The notice demands Jacques pays her outstanding balance of $110,000 or leave her unit, according to the outlet.

Meanwhile in California:

On Wednesday, state lawmakers approved the California Dream For All Shared Appreciation Loan program, which would provide no-interest home loans of up to $150,000 to illegal migrants to use on down payments and fees.

It now heads to California Governor Gavin Newsom’s desk for final approval.

The program was launched last year and has already provided thousands of first-time homebuyers with loans of up to 20 percent of a house’s purchase price.

People who vote Democrat often don’t think about the costs of being “generous” with taxpayer money to illegal immigrants. But it’s hundreds of millions of dollars for each state. Here’s one report about Mississippi:

Illegal immigration could cost Mississippi more than $100 million every year, a new report from the state’s auditor reveals.

The report, from Mississippi State Auditor Shad White, addresses the costs of illegal immigration for the broader country before delving into the ways illegal immigration places a financial burden on Mississippi’s education, healthcare, and public safety systems. The investigation comes as polling indicates that immigration is a top issue for voters heading into the presidential election.

[…]“Illegal immigration creates a financial burden for taxpayers across the country, but the cost of illegal immigration is not borne solely by the federal government,” the report explains, also noting that an estimated 22,000 illegal immigrants reside in the state. “Taxpayers from each state—including Mississippi—must face the reality of increased spending as a result of crisis-level illegal immigration.”

That’s New York and California.
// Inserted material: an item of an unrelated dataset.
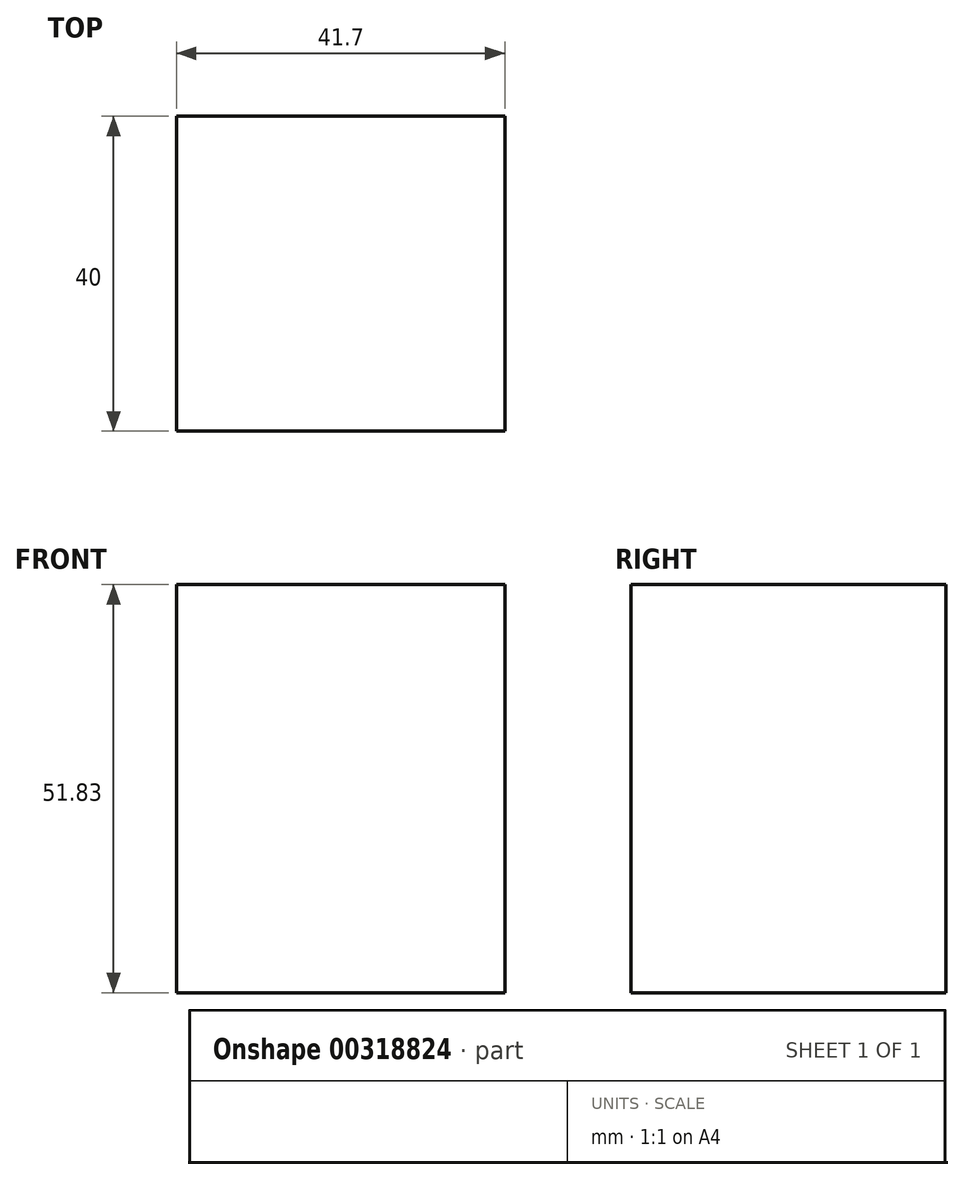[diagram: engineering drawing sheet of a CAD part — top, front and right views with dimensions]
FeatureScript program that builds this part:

If I had to pick another Democrat state, I’d pick Illinois. Specifically, Chicago.

Let’s see what’s happening there:

Chicago has spent $299 million on the migrant crisis since 2022, including $215 million since Chicago Mayor Brandon Johnson took office in May 2023.

Nearly 37,000 migrants have arrived in Chicago since August 2022. As of March 14, more than 11,200 migrants were living in shelters.

Right now, we are $36 trillion in debt, so we really have run out of money to be spending on illegal immigration. Who will pay for this debt? Future generations. People who aren’t even born yet. Their quality of life is being diminished by these secular left big spenders who are desperate to virtue signal to you about their great generosity. Therefore, vote wisely.